Um homem que se apresentou como um ativista nativo americano foi condenado na quarta-feira a 46 anos de prisão por drogar e estuprar mulheres, em um caso que inspirou apelos por mudanças na lei do estado de Washington para proibir réus auto-representados de questionar diretamente seus acusadores.
Redwolf Pope, que tinha apartamentos em Seattle e Santa Fé, Novo México, foi preso em 2018 depois que convidados de seu apartamento em Seattle forneceram à polícia vídeos de seu iPad que o mostravam estuprando várias mulheres que pareciam inconscientes, de acordo com documentos judiciais. A polícia também encontrou uma câmera secreta no banheiro de Pope que foi usada para capturar vídeos de mulheres no chuveiro.
“Tive o horror de testemunhar a magnitude da violência que o Papa infligiu a várias mulheres ao longo de muitos anos. Isso nunca me abandonará”, disse Erica Elan, uma sobrevivente que descobriu as câmaras escondidas e as provas de vídeo dos crimes, num comunicado à imprensa.
A Associated Press geralmente não identifica vítimas de abuso sexual, exceto nos casos em que elas se identificam publicamente ou partilham abertamente as suas histórias.
Pope, de 49 anos, foi considerado culpado de estupro e voyeurismo por um júri de Santa Fé em 2020. Ele foi condenado a quatro anos de prisão, com crédito pelos mais de dois anos já cumpridos. Pope afirmou que o encontro foi consensual.
Depois de ser libertado da prisão, foi extraditado para o estado de Washington para enfrentar acusações por incidentes ocorridos em 2016 e 2017. Ele se declarou inocente e se representou durante seu julgamento em setembro, interrogando uma de suas vítimas durante vários dias.
O júri o considerou culpado em 3 de setembro de 2025.
Os sobreviventes apelaram à Assembleia Legislativa do Estado de Washington para alterar as leis que permitem aos arguidos auto-representados interrogar directamente as suas vítimas. Eles querem que os legisladores atualizem a Declaração de Direitos das Vítimas de Crimes para fornecer uma alternativa ao interrogatório das vítimas pelos perpetradores agindo como seus próprios advogados.
Eles querem que os juízes tenham a capacidade de permitir que um acusador seja interrogado por uma pessoa designada pelo tribunal, em vez de por um réu auto-representado.
“Devemos refinar os sistemas ultrapassados que causam mais danos aos sobreviventes na sua busca por justiça”, disse Elan.
Pope, que reivindicou herança Western Shoshone e Tlingit, é um ativista que apareceu como porta-voz da Fundação Índios Unidos de Todas as Tribos, com sede em Seattle.
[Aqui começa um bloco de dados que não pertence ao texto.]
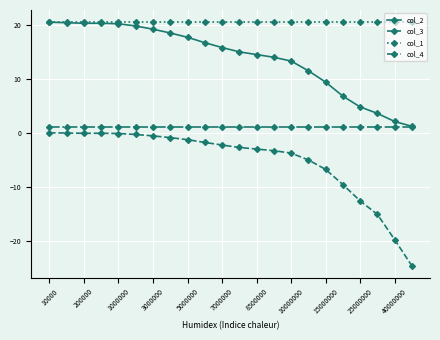

What is the maximum value for col_4?

1.0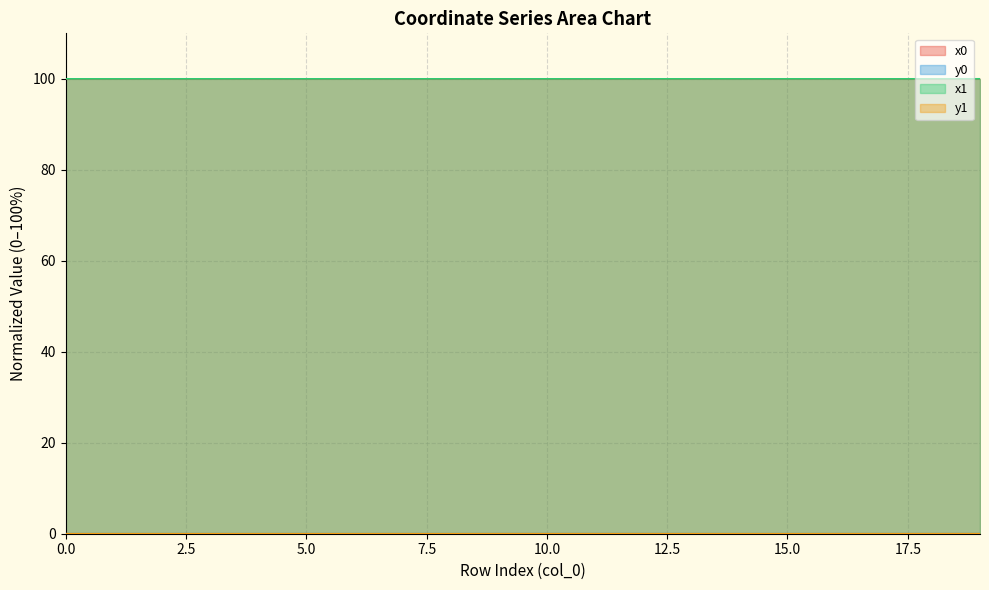

What is the average value of the x0 series?

100.0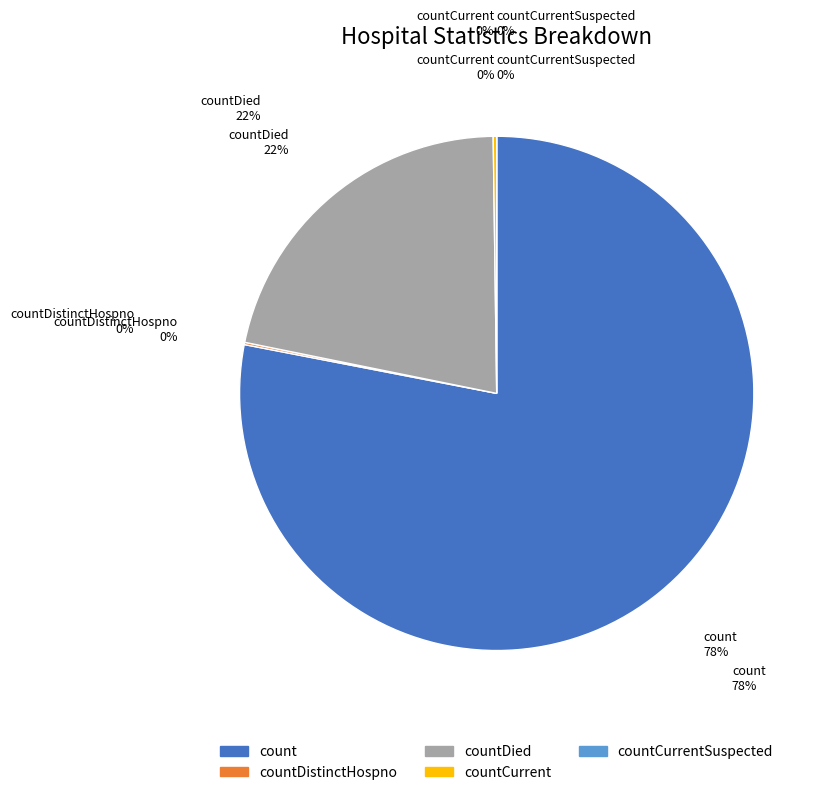

True or false: countDistinctHospno accounts for 5% of the total.

False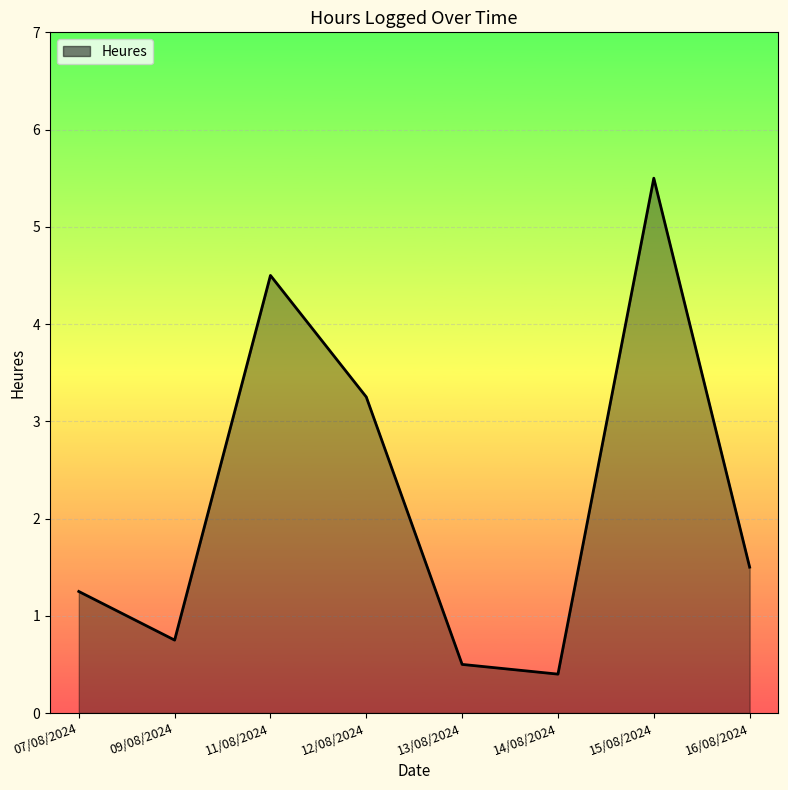

The value at 11/08/2024 is 6.7. True or false?

False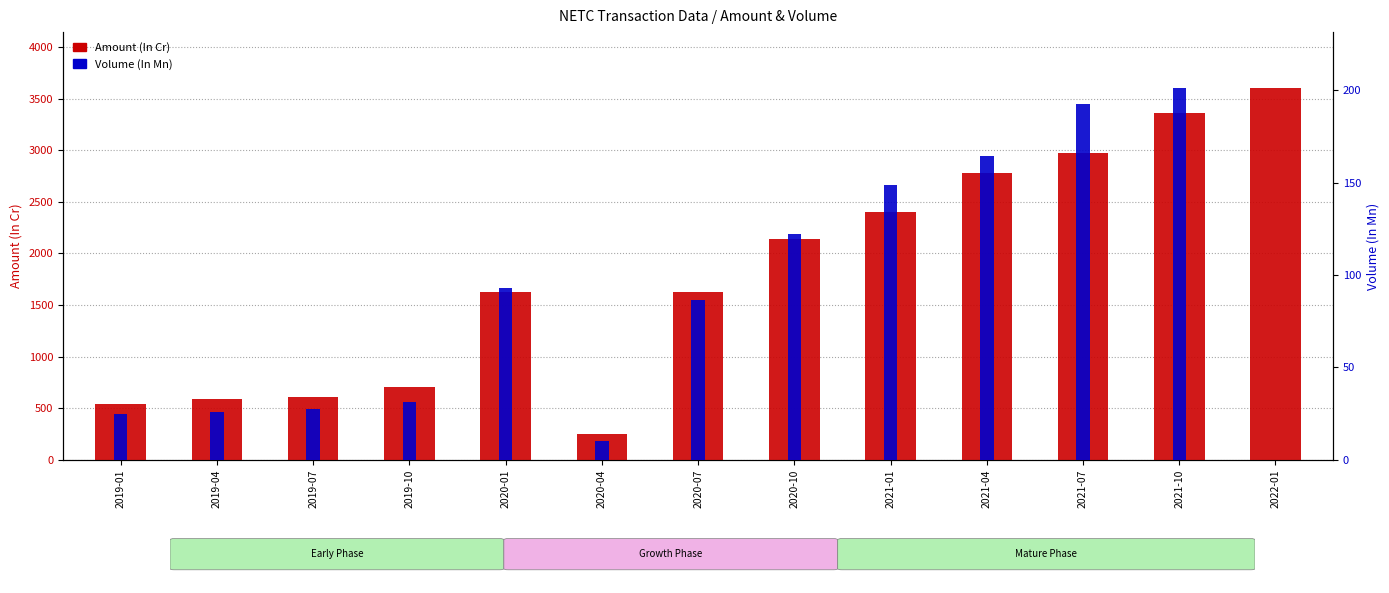

True or false: Amount (In Cr) has a value of 2137.2 at 2020-10.

True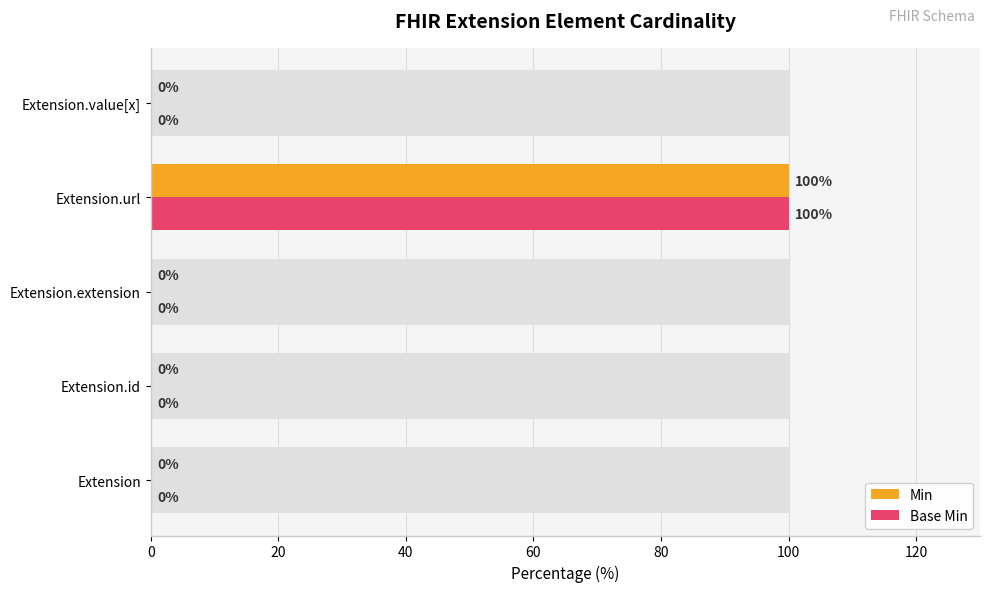

Between 0 and 60, which series saw the biggest shift?

Min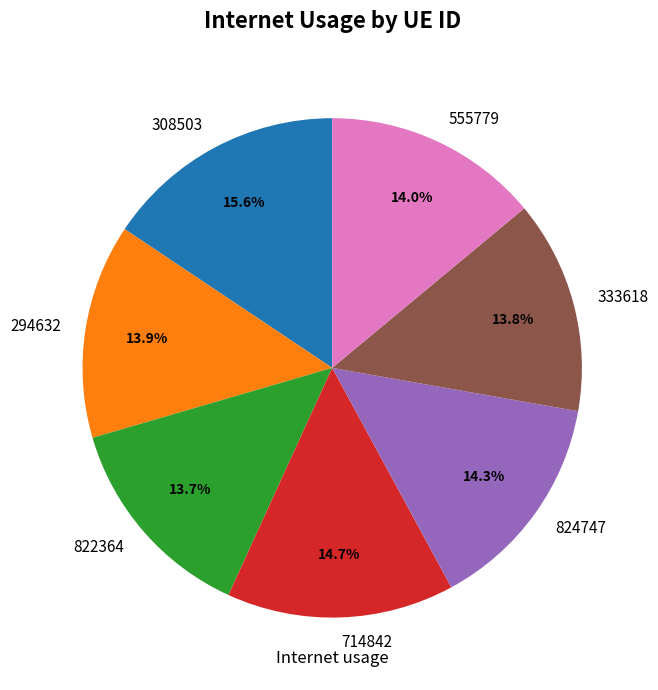

Do 308503 and 333618 together represent more than half of the pie?

No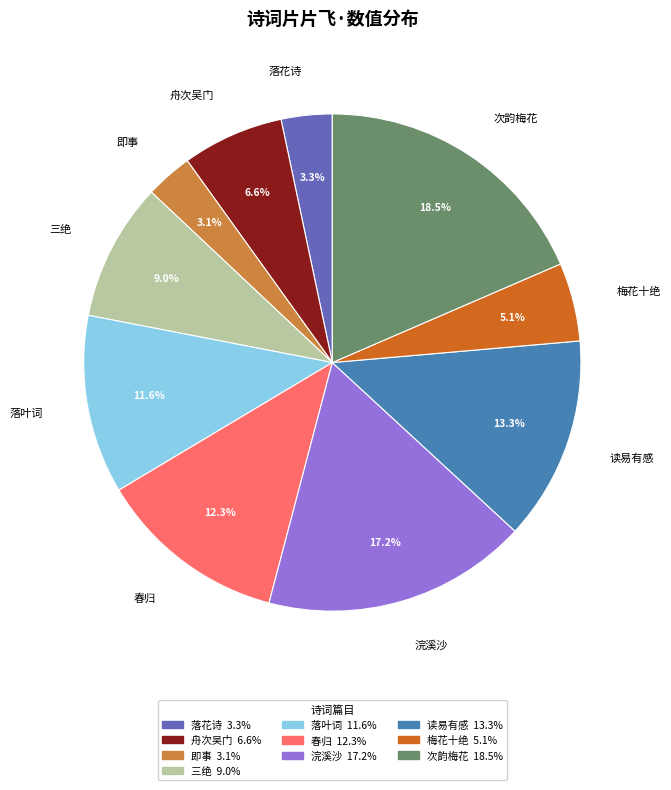

Which category has the biggest portion of the pie?

次韵梅花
Sua página no LinkedIn o lista como advogado que trabalha para o Tribunal Tribal de Tulalip há mais de uma década.
Mas sua herança e currículo foram examinados após sua prisão. Embora ele tenha se formado em direito pela Universidade de Seattle, a Ordem dos Advogados do Estado de Washington confirmou anteriormente que ele não era um advogado licenciado, e as Tribos Tulalip disseram que ele nunca trabalhou como advogado lá.
Várias tribos com membros Tlingit e Shoshone também disseram não ter encontrado nenhum registo da inscrição do Papa, embora não esteja claro se ele reivindicou ser membro de alguma tribo em particular.
Abigail Echo-Hawk, vice-presidente executiva do Conselho de Saúde Indígena de Seattle e defensora dos direitos das mulheres nativas, disse que o Papa criou uma “identidade falsa e se fez passar por um homem nativo para se infiltrar nas comunidades nativas e atacar nossas mulheres nativas”.
Echo-Hawk, líder nacional na crise de mulheres e meninas indígenas desaparecidas e assassinadas e defensor das vítimas de violência sexual, disse que Pope não só infligiu danos até ser capturado, mas “foi autorizado a tirar vantagem do nosso sistema legal e continuar a traumatizar as suas vítimas durante anos”.